In fact, Islam was (unwittingly) part of America’s history before America was discovered by Europeans. Columbus was sponsored to seek a Westerly trade route to the East because of the endless depredations by muslim pirates and highwaymen upon the merchant ships and caravans in the Mediterranean and east.
gravenimage says
+1
gravenimage says
Hugh Fitzgerald: Denise Spellberg on Jefferson’s “Marked Interest” In Islam (Part One)
………………….
Thomas Jefferson had a “marked interest” in Islam the way that Winston Churchill had a “marked interest” in Fascism…
Kepha says
One point about a long Islamic presence in America: Records of Dutch Nieuw Amsterdam show that an Egyptian trader named Noureddine was killed by Indians who thought he’d swindled them back in the 1600’s. A form of the name Nur-ud-din indicates the guy was a Muslim rather than a Copt or a Jew.
PRCS says
Interesting.
LytchZam says
Swearing in on Jefferson’s copy of the Qur’an is like they’re just spikin’ the ball after a victory. The mosque on the Temple Mount, the Hagia Sofia, @GroundZero. and on and on.
DiploNerd says
With each jihad attack, more and more of us kuffar are developing a “marked interest” in Islam. Robert Spencer, David Wood, Pamela Geller, Bill Warner, and all of us readers and viewers of their work. Why do we have this “marked interest”? Is it because we’re all a bunch of wannabe Muslims? Apparently Jefferson’s establishment of the U.S. Marine Corps to take out the Barbary pirates was because he was a wannabe Muslim, too. Just like the polytheists used to say about Muhammad, this lady is “all ears” — that is, she’ll believe anything she hears.
Philip Wynne says
On or about April 10, 2014, Dr. Denise Spellberg, associate professor of history and Middle Eastern Studies at the University of Texas at Austin, while at the Annual Meeting of the Organization of American Historians in Atlanta, Georgia, gave an interview to C-SPAN in which she stated that Jews and Christians “have a revealed faith according to Islamic tradition…whose faith is acceptable and protected under Islamic law. I think that that precedent for early toleration is important.”
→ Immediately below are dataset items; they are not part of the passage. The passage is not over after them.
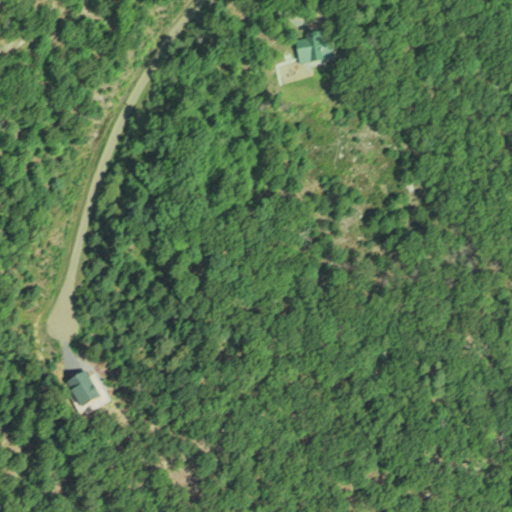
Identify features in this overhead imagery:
building: (317, 47)
road: (133, 145)
building: (83, 390)
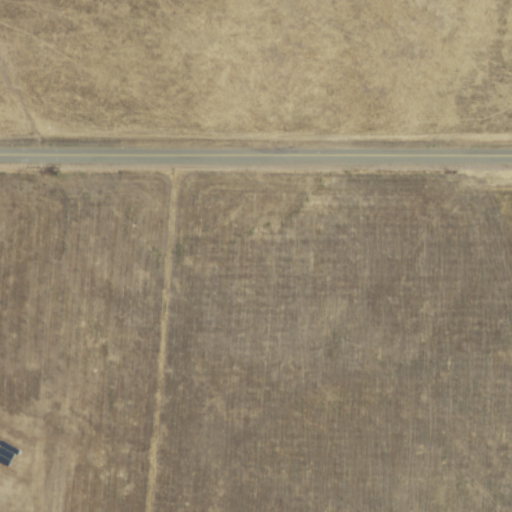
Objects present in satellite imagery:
road: (256, 155)
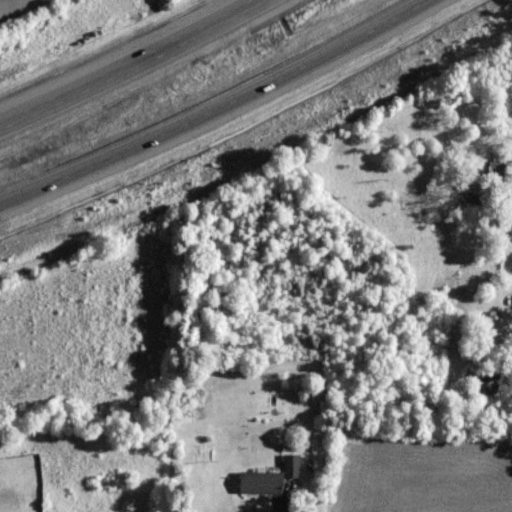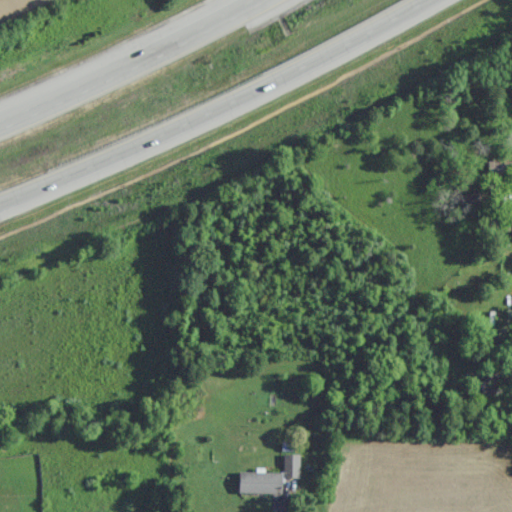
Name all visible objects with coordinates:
road: (132, 67)
road: (212, 109)
building: (497, 171)
building: (484, 383)
building: (267, 478)
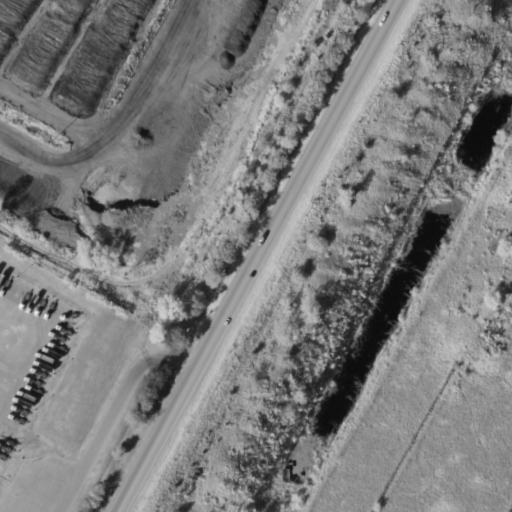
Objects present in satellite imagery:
road: (261, 255)
road: (8, 342)
road: (114, 411)
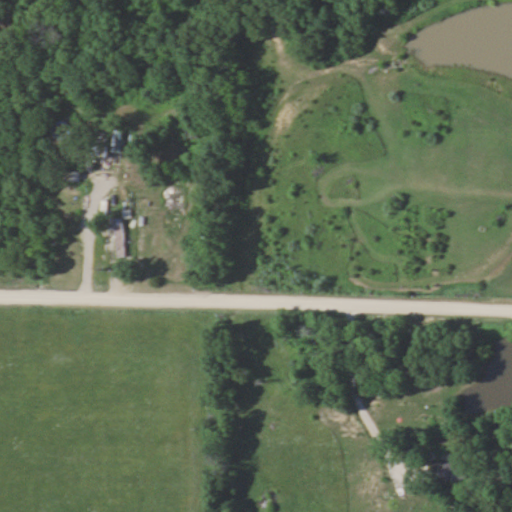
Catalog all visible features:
building: (107, 160)
building: (118, 238)
road: (255, 305)
road: (351, 400)
building: (449, 471)
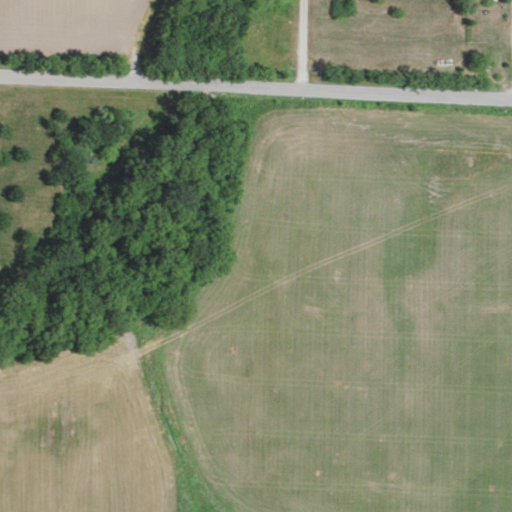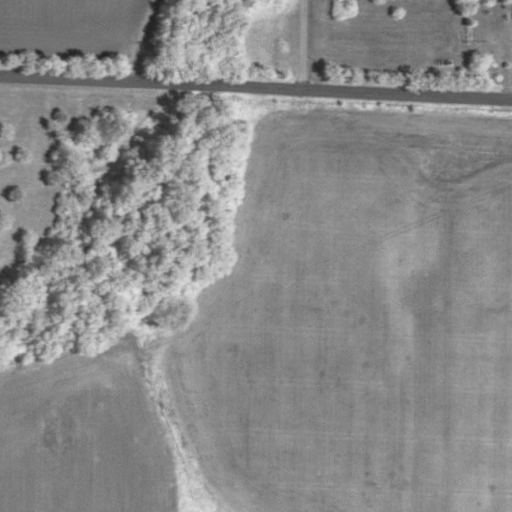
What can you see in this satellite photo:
road: (301, 44)
road: (255, 88)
What she’s referring to is the “toleration” that comes with a slave-like existence called “dhimmitude” whereby Jews and Christians (and possibly Zoroastrians also), as opposed to other non-Muslims, whom the Quran allows Muslims to slaughter immediately, can live among their Muslim oppressors without fear of being murdered as long as they pay a tax called the jizya and agree to a number of other restrictions such as the inability to hire or work for non-Muslims and the inability to repair their houses of worship or construct new ones.
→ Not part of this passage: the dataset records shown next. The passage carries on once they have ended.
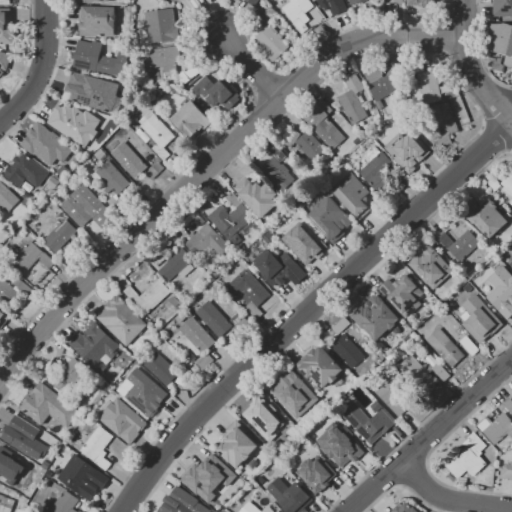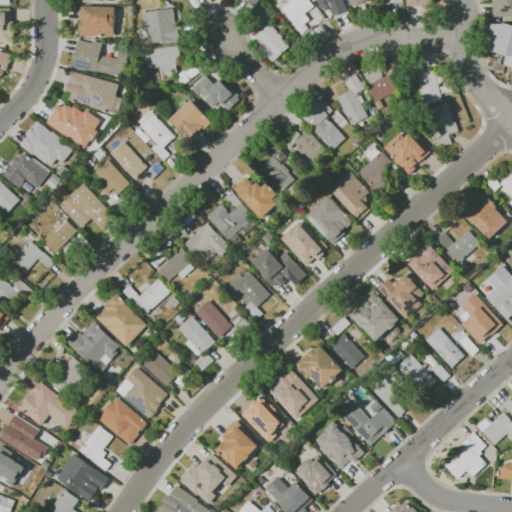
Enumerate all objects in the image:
building: (97, 0)
building: (94, 1)
building: (356, 1)
building: (391, 1)
building: (4, 2)
building: (5, 2)
building: (252, 2)
building: (255, 2)
building: (398, 2)
building: (433, 2)
building: (357, 3)
building: (336, 4)
building: (330, 6)
building: (502, 8)
building: (504, 8)
building: (300, 16)
building: (96, 21)
building: (97, 21)
building: (5, 25)
building: (160, 26)
building: (161, 26)
building: (6, 27)
building: (269, 35)
building: (500, 40)
building: (270, 41)
building: (500, 41)
building: (98, 58)
building: (162, 58)
building: (163, 58)
building: (3, 59)
building: (99, 59)
building: (8, 62)
road: (252, 65)
road: (41, 68)
road: (471, 68)
building: (155, 73)
building: (189, 74)
building: (381, 82)
building: (381, 85)
building: (428, 86)
building: (435, 87)
building: (91, 90)
building: (92, 91)
building: (219, 92)
building: (215, 93)
building: (352, 100)
building: (353, 100)
building: (189, 119)
building: (191, 119)
building: (72, 123)
building: (322, 123)
building: (323, 123)
building: (442, 123)
building: (73, 125)
building: (443, 125)
building: (157, 134)
building: (158, 135)
building: (291, 138)
building: (45, 144)
building: (46, 144)
building: (309, 145)
building: (407, 145)
building: (312, 147)
building: (406, 150)
building: (100, 154)
building: (129, 159)
building: (128, 160)
road: (204, 167)
building: (277, 169)
building: (278, 169)
building: (155, 170)
building: (379, 170)
building: (24, 171)
building: (25, 171)
building: (63, 171)
building: (376, 172)
building: (113, 177)
building: (111, 180)
building: (55, 181)
building: (493, 184)
building: (508, 184)
building: (507, 186)
building: (27, 187)
building: (352, 195)
building: (353, 195)
building: (257, 196)
building: (258, 196)
building: (6, 198)
building: (7, 198)
building: (119, 201)
building: (85, 207)
building: (86, 207)
building: (220, 215)
building: (229, 216)
building: (234, 217)
building: (484, 217)
building: (329, 218)
building: (486, 218)
building: (330, 219)
building: (59, 235)
building: (60, 235)
building: (206, 240)
building: (301, 240)
building: (207, 243)
building: (302, 243)
building: (459, 244)
building: (460, 245)
building: (71, 253)
building: (30, 257)
building: (31, 257)
building: (158, 259)
building: (510, 263)
building: (511, 264)
building: (177, 265)
building: (175, 266)
building: (429, 266)
building: (431, 266)
building: (278, 268)
building: (279, 268)
building: (510, 278)
building: (476, 280)
building: (468, 287)
building: (247, 288)
building: (7, 290)
building: (498, 290)
building: (13, 291)
building: (249, 293)
building: (402, 294)
building: (403, 294)
building: (497, 295)
building: (148, 296)
building: (148, 297)
building: (174, 301)
road: (314, 308)
building: (252, 309)
building: (480, 311)
building: (374, 316)
building: (376, 317)
building: (3, 318)
building: (180, 318)
building: (213, 318)
building: (214, 319)
building: (479, 319)
building: (4, 320)
building: (120, 320)
building: (121, 320)
building: (238, 322)
building: (341, 326)
building: (195, 335)
building: (196, 336)
building: (480, 336)
building: (468, 344)
building: (95, 345)
building: (469, 345)
building: (96, 346)
building: (444, 347)
building: (445, 347)
building: (347, 350)
building: (347, 351)
building: (204, 363)
building: (319, 366)
building: (434, 366)
building: (320, 367)
building: (160, 368)
building: (162, 368)
building: (441, 372)
building: (416, 373)
building: (417, 374)
building: (68, 375)
building: (70, 376)
building: (183, 376)
building: (144, 392)
building: (392, 392)
building: (145, 393)
building: (392, 393)
building: (293, 394)
building: (294, 394)
building: (260, 404)
building: (508, 404)
building: (48, 406)
building: (376, 406)
building: (51, 414)
building: (262, 418)
building: (122, 420)
building: (123, 421)
building: (368, 421)
building: (368, 421)
building: (263, 427)
building: (496, 427)
building: (496, 427)
road: (430, 435)
building: (25, 436)
building: (23, 437)
building: (49, 441)
building: (236, 444)
building: (338, 444)
building: (339, 444)
building: (97, 446)
building: (237, 446)
building: (98, 447)
building: (203, 457)
building: (468, 457)
building: (466, 458)
building: (8, 466)
building: (9, 467)
building: (505, 471)
building: (506, 472)
building: (48, 473)
building: (315, 473)
building: (317, 474)
building: (213, 476)
building: (81, 477)
building: (82, 477)
building: (208, 478)
building: (261, 480)
building: (290, 495)
building: (289, 496)
building: (64, 502)
building: (181, 502)
building: (182, 502)
building: (5, 503)
building: (65, 503)
road: (449, 503)
building: (5, 504)
building: (253, 507)
building: (403, 507)
building: (259, 508)
building: (405, 508)
building: (279, 511)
THAT is what Dr. Spellberg so exaltingly claims is Islam’s “toleration,” as if that warped version of “toleration” were somehow laudatory or worthy of respect or admiration. That would be like a claim that some Southern slavemasters were “tolerant” for not raping or murdering their slaves on a whim as long as they accepted their proper role as slaves and went about their field work with a good attitude.